Friday, April 9, 2010

Make & Take at Stamp Garden

Yesterday, Steve and I hosted an Inky make & take event at Stamp Garden. More than 50 ladies (and a couple of guys) attended:


Then they shopped for Inky goodies:


Stamp Garden's proprietor, Dawn, is a very busy woman. In addition to owning the store, she has a full-time "day job." I can't imagine trying to do both myself, but she still always manages to keep a smile on her face:


Here's the card we made:


It features 0240F Flower Mousie and 0226D Sending Love stamps from the new Merry Mousies collection. The image was colored with pencils and blended with Gamsol. After layering the pieces onto the card, we added three accents: an Inkssentials White Opaque Pen was dotted around the scallop to create a faux eyelet effect, pink sparkle was applied to the flower centers with a Spica Glitter Pen, and Ranger Liquid Pearls gave a bit of dimension to the polka dots on the teacup.

Thanks to everyone who came out to join us last night. It was fun to see you there!

Monday, April 5, 2010

Monday Funny

Some creatures are blessed with exceptional intelligence. Bo is not one of them.

The other day, I'd accidentally shut him in the lower level. We didn't know this, of course, until we heard a strange repetitive THUMPING noise coming from downstairs.

He'd decided to try getting out through the kitty door:


Luckily, he wasn't permanently stuck...although it did take a few minutes for him to realize that all he needed to do was back up. (This wasn't really one of those times when persistence pays off, which he eventually learned.) Dumb dog. But we love him anyway.

Just wanted to share a little beginning-of-the-week laugh with you!

Saturday, April 3, 2010

Mr. Stamper Strikes Again

On Friday nights, many couples go out for dinner and a movie. Yesterday evening, however, Steve and I had a date for stamping. I coerced...um, I mean persuaded him to try his hand at making another card. Being the good sport that he is, he reluctantly...um, I mean enthusiastically agreed.
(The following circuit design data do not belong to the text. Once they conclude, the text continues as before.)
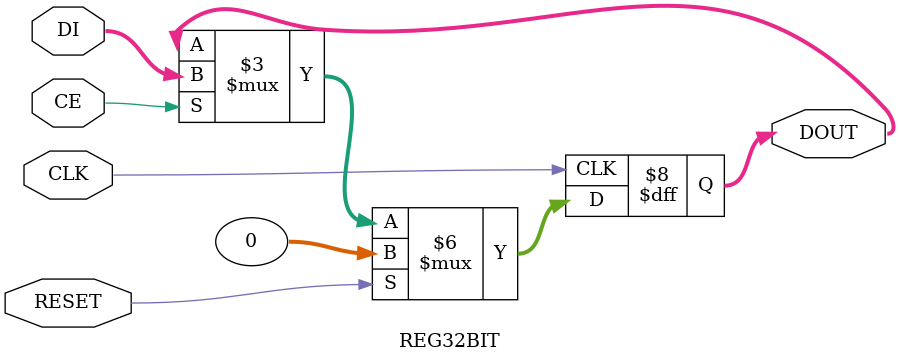
<source format=v>
`timescale 1ns / 1ps
module REG32BIT(
    input CLK,
    input CE,
    input RESET,
    input [31:0] DI,
    output reg [31:0] DOUT
    );
	 
	always @ (posedge CLK) begin
	if(RESET)
		DOUT <= 32'b0;
	else if (CE)
	   DOUT <= DI;
	else
		DOUT <= DOUT;
	
	end



endmodule

</source>
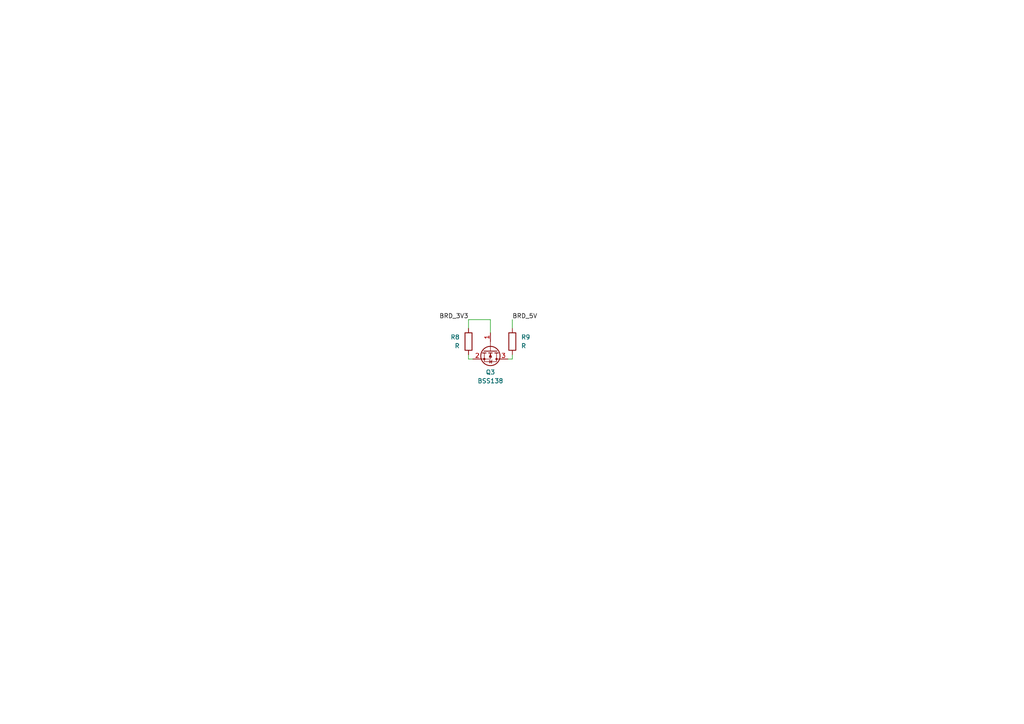
<source format=kicad_sch>
(kicad_sch
	(version 20231120)
	(generator "eeschema")
	(generator_version "8.0")
	(uuid "1e917f9e-1651-4b68-817c-7ac9c9149156")
	(paper "A4")
	
	(wire
		(pts
			(xy 135.89 92.71) (xy 135.89 95.25)
		)
		(stroke
			(width 0)
			(type default)
		)
		(uuid "25b0cae2-426d-4ce5-a1bc-d4e34eac57d9")
	)
	(wire
		(pts
			(xy 148.59 95.25) (xy 148.59 92.71)
		)
		(stroke
			(width 0)
			(type default)
		)
		(uuid "2fe10a4a-9be5-41f3-93a0-19f3cf740185")
	)
	(wire
		(pts
			(xy 135.89 104.14) (xy 137.16 104.14)
		)
		(stroke
			(width 0)
			(type default)
		)
		(uuid "39867d8d-73f4-45e2-8664-350330bc3ac6")
	)
	(wire
		(pts
			(xy 147.32 104.14) (xy 148.59 104.14)
		)
		(stroke
			(width 0)
			(type default)
		)
		(uuid "67f45768-d8eb-42a8-96ac-c14f8ddbdfad")
	)
	(wire
		(pts
			(xy 135.89 104.14) (xy 135.89 102.87)
		)
		(stroke
			(width 0)
			(type default)
		)
		(uuid "865f17b9-8ade-4f2d-b89e-08a741e42103")
	)
	(wire
		(pts
			(xy 142.24 96.52) (xy 142.24 92.71)
		)
		(stroke
			(width 0)
			(type default)
		)
		(uuid "b761949c-a666-429d-86b8-760edbc5d555")
	)
	(wire
		(pts
			(xy 142.24 92.71) (xy 135.89 92.71)
		)
		(stroke
			(width 0)
			(type default)
		)
		(uuid "cf98f1fa-f395-4791-ae36-32db03f0eb75")
	)
	(wire
		(pts
			(xy 148.59 104.14) (xy 148.59 102.87)
		)
		(stroke
			(width 0)
			(type default)
		)
		(uuid "dc44c0c3-d044-46ea-8e06-c62b9d44efa8")
	)
	(label "BRD_3V3"
		(at 135.89 92.71 180)
		(fields_autoplaced yes)
		(effects
			(font
				(size 1.27 1.27)
			)
			(justify right bottom)
		)
		(uuid "5d80a55f-86e6-4bbd-b58e-78e19401b26f")
	)
	(label "BRD_5V"
		(at 148.59 92.71 0)
		(fields_autoplaced yes)
		(effects
			(font
				(size 1.27 1.27)
			)
			(justify left bottom)
		)
		(uuid "a294bff8-4e4b-4802-bb87-b453fe4eba8f")
	)
	(symbol
		(lib_id "Transistor_FET:BSS138")
		(at 142.24 101.6 270)
		(unit 1)
		(exclude_from_sim no)
		(in_bom yes)
		(on_board yes)
		(dnp no)
		(fields_autoplaced yes)
		(uuid "6bed8dd1-bce7-4f29-aca2-7c3622afef2a")
		(property "Reference" "Q3"
			(at 142.24 107.95 90)
			(effects
				(font
					(size 1.27 1.27)
				)
			)
		)
		(property "Value" "BSS138"
			(at 142.24 110.49 90)
			(effects
				(font
					(size 1.27 1.27)
				)
			)
		)
		(property "Footprint" "Package_TO_SOT_SMD:SOT-23"
			(at 140.335 106.68 0)
			(effects
				(font
					(size 1.27 1.27)
					(italic yes)
				)
				(justify left)
				(hide yes)
			)
		)
		(property "Datasheet" "https://www.onsemi.com/pub/Collateral/BSS138-D.PDF"
			(at 138.43 106.68 0)
			(effects
				(font
					(size 1.27 1.27)
				)
				(justify left)
				(hide yes)
			)
		)
		(property "Description" "50V Vds, 0.22A Id, N-Channel MOSFET, SOT-23"
			(at 142.24 101.6 0)
			(effects
				(font
					(size 1.27 1.27)
				)
				(hide yes)
			)
		)
		(pin "3"
			(uuid "cee7c8e9-5ae1-4991-9b53-944b062db41a")
		)
		(pin "2"
			(uuid "0787cdc0-b273-4b71-810e-132551475df3")
		)
		(pin "1"
			(uuid "edceda39-1166-4020-987c-341088e25b56")
		)
		(instances
			(project "astromech_main_board"
				(path "/3ed70c37-1dc6-4761-9813-fca49ce12494/dcd705a8-d3f6-4ba0-a933-c0adcd8c1729/b42936bd-dcf7-4391-b6fb-12a6ce6aa9fc"
					(reference "Q3")
					(unit 1)
				)
			)
		)
	)
	(symbol
		(lib_id "Device:R")
		(at 148.59 99.06 0)
		(unit 1)
		(exclude_from_sim no)
		(in_bom yes)
		(on_board yes)
		(dnp no)
		(fields_autoplaced yes)
		(uuid "743e3203-8c56-4d28-a4c8-9bbbbf9ac2dd")
		(property "Reference" "R9"
			(at 151.13 97.7899 0)
			(effects
				(font
					(size 1.27 1.27)
				)
				(justify left)
			)
		)
		(property "Value" "R"
			(at 151.13 100.3299 0)
			(effects
				(font
					(size 1.27 1.27)
				)
				(justify left)
			)
		)
		(property "Footprint" ""
			(at 146.812 99.06 90)
			(effects
				(font
					(size 1.27 1.27)
				)
				(hide yes)
			)
		)
		(property "Datasheet" "~"
			(at 148.59 99.06 0)
			(effects
				(font
					(size 1.27 1.27)
				)
				(hide yes)
			)
		)
		(property "Description" "Resistor"
			(at 148.59 99.06 0)
			(effects
				(font
					(size 1.27 1.27)
				)
				(hide yes)
			)
		)
		(pin "1"
			(uuid "68a09a38-56bd-4a7b-b226-093fd8ddb554")
		)
		(pin "2"
			(uuid "b2e3cc30-8f54-494b-8481-6035990d2531")
		)
		(instances
			(project "astromech_main_board"
				(path "/3ed70c37-1dc6-4761-9813-fca49ce12494/dcd705a8-d3f6-4ba0-a933-c0adcd8c1729/b42936bd-dcf7-4391-b6fb-12a6ce6aa9fc"
					(reference "R9")
					(unit 1)
				)
			)
		)
	)
	(symbol
		(lib_id "Device:R")
		(at 135.89 99.06 0)
		(mirror x)
		(unit 1)
		(exclude_from_sim no)
		(in_bom yes)
		(on_board yes)
		(dnp no)
		(uuid "e2d84342-8f14-4b05-a355-9d61b501145d")
		(property "Reference" "R8"
			(at 133.35 97.7899 0)
			(effects
				(font
					(size 1.27 1.27)
				)
				(justify right)
			)
		)
		(property "Value" "R"
			(at 133.35 100.3299 0)
			(effects
				(font
					(size 1.27 1.27)
				)
				(justify right)
			)
		)
		(property "Footprint" ""
			(at 134.112 99.06 90)
			(effects
				(font
					(size 1.27 1.27)
				)
				(hide yes)
			)
		)
		(property "Datasheet" "~"
			(at 135.89 99.06 0)
			(effects
				(font
					(size 1.27 1.27)
				)
				(hide yes)
			)
		)
		(property "Description" "Resistor"
			(at 135.89 99.06 0)
			(effects
				(font
					(size 1.27 1.27)
				)
				(hide yes)
			)
		)
		(pin "1"
			(uuid "6edf1ed6-41cc-4851-92fb-4ead45bc96a0")
		)
		(pin "2"
			(uuid "1a019a1a-981e-4d44-8a09-bf91c27d9c2d")
		)
		(instances
			(project "astromech_main_board"
				(path "/3ed70c37-1dc6-4761-9813-fca49ce12494/dcd705a8-d3f6-4ba0-a933-c0adcd8c1729/b42936bd-dcf7-4391-b6fb-12a6ce6aa9fc"
					(reference "R8")
					(unit 1)
				)
			)
		)
	)
)

</source>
So we pulled out the Gamsol and colored pencils, and he got started:


He chose 10399E Waving Turtle as his main image and used cheery Easter colors that coordinated with the Skinny Pastel Stripes paper from Darcie's that he was using. Then he carefully cut it out:


Next came the ribbon selection. This one was too sheer:


This one was too bright:


This one was just right:


Then he stamped 3340E Egg Background on the card base:


After layering the turtle and 2072F Some-bunny Easter saying and attaching them to his card, he added some flowers as an embellishment. He finished off the turtle's shell with Diamond Glaze:


Oh, and did you notice the little "surprise" element he'd added? Yup, those rabbit ears came from 2062F Peekin' Bunny and fit perfectly behind the turtle's head. Here he showed off his final creation:


(Yikes, as you can see, I need to clean up my stamping area. What a mess!)

This is a close-up of his finished project, which features another fun detail. Can you spot it?


You got it...one of the chalking pom-poms made a great bunny tail. Happy Easter wishes to you from both of us!